Cette toile de fond permet de comprendre que le problème bissau-guinéen n’est, au fond, rien d’autre qu’une lutte de pouvoir pour contrôler les maigres richesses du pays.

Le gouvernement frondeur barricadé

Le gouvernement de l’ex-Premier ministre, Carlos Correia, limogé le 12 mai par le président José Mario Vaz, fait de la résistance. Ses membres se sont barricadés, depuis vendredi, au palais gouvernemental dans un bâtiment administratif de la capitale abritant plusieurs ministères.

Joint par RFI, João Bernardo Vieira, secrétaire d’Etat aux transports et à la communication du gouvernement frondeur, et porte-parole du PAIGC, explique les motifs de cette action.

« Le gouvernement est barricadé ici. Nous défendons la démocratie. Notre parti, le PAIGC, a gagné l'élection et nous ne comprenons pas pourquoi le président veut nous voler cette victoire. Il y a donc tous les membres du gouvernement et des membres du parlement, des députés du PAIGC mais aussi du PCD, le parti de la convergence démocratique qui nous témoigne sa solidarité », a déclaré João Bernardo Vieira avant d'ajouter que la prolongation de leur action n'est pas à exclure.

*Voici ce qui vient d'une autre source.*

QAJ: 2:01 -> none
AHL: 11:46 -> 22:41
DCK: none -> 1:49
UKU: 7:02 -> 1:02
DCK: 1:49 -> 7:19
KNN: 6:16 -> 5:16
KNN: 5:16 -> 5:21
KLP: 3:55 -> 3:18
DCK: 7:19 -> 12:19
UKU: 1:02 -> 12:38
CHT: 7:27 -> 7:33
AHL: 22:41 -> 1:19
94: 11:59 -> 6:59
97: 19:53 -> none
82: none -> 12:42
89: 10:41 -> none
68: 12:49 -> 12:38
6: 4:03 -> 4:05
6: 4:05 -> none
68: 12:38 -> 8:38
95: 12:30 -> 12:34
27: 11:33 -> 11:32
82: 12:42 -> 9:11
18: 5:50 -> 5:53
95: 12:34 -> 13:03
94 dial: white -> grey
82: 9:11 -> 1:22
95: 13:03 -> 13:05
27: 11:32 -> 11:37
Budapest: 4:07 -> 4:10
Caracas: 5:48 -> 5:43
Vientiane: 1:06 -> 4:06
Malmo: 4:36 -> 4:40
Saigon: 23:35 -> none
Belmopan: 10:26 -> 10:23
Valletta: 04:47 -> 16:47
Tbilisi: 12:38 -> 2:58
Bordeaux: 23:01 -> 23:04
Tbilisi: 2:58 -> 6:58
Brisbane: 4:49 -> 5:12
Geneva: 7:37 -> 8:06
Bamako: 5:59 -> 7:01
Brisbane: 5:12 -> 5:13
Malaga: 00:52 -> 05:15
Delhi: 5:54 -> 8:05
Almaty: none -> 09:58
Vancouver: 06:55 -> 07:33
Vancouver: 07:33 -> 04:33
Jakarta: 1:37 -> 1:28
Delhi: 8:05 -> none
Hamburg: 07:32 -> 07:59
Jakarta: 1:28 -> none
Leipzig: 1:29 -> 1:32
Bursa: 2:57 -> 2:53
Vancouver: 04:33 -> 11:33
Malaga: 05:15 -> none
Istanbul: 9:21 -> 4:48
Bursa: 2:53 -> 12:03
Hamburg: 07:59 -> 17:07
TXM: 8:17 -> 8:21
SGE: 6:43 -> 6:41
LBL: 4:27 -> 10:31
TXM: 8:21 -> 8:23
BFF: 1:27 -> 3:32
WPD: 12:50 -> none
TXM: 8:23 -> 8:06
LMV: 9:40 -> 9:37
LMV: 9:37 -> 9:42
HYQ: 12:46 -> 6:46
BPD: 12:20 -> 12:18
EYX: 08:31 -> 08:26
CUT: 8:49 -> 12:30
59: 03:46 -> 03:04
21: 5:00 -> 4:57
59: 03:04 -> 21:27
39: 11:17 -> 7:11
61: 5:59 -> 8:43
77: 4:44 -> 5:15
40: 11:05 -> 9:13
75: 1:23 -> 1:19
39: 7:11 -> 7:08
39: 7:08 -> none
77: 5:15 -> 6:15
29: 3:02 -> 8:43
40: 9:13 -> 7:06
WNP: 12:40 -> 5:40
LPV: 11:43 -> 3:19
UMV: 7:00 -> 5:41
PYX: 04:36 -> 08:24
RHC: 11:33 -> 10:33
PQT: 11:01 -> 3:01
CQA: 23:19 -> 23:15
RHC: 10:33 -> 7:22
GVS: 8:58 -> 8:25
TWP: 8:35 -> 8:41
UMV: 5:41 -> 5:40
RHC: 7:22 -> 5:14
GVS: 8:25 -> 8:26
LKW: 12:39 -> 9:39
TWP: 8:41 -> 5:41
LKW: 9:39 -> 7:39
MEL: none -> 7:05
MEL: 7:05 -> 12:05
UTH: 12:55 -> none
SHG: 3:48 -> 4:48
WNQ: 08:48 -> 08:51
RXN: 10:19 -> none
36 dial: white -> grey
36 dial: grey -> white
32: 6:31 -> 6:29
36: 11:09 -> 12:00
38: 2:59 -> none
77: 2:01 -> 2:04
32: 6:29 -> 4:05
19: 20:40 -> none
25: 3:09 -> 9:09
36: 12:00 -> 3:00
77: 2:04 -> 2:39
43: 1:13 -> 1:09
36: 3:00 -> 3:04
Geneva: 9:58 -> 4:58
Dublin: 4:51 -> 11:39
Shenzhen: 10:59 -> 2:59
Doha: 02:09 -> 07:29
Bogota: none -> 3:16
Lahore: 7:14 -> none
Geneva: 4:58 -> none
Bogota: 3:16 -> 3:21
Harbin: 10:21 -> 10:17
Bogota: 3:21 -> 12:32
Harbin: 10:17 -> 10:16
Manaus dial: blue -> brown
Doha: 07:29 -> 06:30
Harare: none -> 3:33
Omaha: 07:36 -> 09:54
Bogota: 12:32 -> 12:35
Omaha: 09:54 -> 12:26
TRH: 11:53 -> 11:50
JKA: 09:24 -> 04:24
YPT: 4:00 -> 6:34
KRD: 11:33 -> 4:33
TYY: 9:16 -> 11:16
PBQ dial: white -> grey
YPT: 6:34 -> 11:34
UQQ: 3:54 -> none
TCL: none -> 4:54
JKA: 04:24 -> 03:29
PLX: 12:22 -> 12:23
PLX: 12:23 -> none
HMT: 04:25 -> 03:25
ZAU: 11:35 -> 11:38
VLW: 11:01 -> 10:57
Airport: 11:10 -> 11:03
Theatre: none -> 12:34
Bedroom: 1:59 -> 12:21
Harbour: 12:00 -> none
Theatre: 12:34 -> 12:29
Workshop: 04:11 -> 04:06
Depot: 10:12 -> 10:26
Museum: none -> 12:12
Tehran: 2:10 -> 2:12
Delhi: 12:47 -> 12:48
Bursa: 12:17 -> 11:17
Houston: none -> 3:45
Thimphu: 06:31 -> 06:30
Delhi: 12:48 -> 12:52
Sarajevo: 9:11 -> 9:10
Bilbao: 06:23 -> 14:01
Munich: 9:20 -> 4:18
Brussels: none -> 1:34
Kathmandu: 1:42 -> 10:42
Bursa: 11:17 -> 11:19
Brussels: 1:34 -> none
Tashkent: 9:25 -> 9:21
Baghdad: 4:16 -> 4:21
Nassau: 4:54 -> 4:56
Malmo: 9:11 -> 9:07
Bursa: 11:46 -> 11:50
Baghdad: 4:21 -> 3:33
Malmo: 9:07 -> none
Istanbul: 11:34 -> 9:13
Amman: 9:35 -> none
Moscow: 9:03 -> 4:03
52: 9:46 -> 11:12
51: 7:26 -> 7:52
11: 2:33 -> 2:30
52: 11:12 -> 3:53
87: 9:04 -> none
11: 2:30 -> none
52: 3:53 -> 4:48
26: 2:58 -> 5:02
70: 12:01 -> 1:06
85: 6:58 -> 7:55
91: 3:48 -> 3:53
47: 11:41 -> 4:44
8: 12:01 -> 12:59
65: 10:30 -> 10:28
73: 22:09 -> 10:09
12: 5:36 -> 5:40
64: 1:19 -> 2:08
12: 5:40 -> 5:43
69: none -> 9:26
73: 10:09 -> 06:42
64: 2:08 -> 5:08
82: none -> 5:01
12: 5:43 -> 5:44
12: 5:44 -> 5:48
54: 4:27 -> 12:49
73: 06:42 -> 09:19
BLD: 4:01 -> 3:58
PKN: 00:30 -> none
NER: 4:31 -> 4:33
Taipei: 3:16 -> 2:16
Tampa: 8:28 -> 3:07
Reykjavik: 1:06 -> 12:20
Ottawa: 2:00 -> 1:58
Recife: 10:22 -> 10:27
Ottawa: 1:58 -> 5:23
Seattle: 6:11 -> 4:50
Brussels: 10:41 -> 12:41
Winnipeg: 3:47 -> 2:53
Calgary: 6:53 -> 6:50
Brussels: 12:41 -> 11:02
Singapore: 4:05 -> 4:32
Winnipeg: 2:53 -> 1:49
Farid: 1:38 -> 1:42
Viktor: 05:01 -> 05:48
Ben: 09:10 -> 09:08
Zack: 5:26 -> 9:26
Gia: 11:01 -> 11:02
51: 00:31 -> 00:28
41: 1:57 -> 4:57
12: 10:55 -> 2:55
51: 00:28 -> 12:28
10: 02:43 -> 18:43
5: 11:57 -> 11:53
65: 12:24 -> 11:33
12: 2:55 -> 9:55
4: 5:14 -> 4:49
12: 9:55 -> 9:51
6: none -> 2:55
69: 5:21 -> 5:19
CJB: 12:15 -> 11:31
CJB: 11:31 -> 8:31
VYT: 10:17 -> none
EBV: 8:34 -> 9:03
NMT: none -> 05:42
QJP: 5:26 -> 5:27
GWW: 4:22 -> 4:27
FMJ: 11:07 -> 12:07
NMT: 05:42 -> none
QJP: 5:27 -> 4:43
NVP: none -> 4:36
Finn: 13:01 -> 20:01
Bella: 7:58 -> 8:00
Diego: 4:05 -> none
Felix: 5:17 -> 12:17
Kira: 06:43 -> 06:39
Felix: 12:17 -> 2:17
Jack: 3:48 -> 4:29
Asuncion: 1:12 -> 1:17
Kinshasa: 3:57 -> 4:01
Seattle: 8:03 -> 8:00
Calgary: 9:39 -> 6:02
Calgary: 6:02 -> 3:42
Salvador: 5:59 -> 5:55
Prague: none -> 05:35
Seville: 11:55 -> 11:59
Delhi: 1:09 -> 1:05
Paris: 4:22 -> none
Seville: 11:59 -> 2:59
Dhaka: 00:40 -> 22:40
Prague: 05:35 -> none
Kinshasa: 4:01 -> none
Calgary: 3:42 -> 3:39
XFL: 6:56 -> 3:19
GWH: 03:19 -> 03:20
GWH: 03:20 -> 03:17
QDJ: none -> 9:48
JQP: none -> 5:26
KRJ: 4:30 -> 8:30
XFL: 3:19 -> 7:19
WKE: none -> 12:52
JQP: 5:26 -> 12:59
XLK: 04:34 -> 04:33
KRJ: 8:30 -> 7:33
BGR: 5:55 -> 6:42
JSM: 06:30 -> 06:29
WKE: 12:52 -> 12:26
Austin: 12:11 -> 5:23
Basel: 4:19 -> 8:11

« Chaque ministre a son bureau mais il y a une grande pièce où se tiennent normalement les conseils des ministres. C'est là que nous sommes réunis la plupart du temps pour définir notre stratégie et prendre les décisions. La police est là pour assurer notre sécurité et jusqu'à présent personne n'a essayé de nous pousser dehors. C'est le deuxième jour que nous passons ici et nous allons rester aussi longtemps que nécessaire pour défendre la démocratie », a tenu à préciser le porte-parole du PAIGC.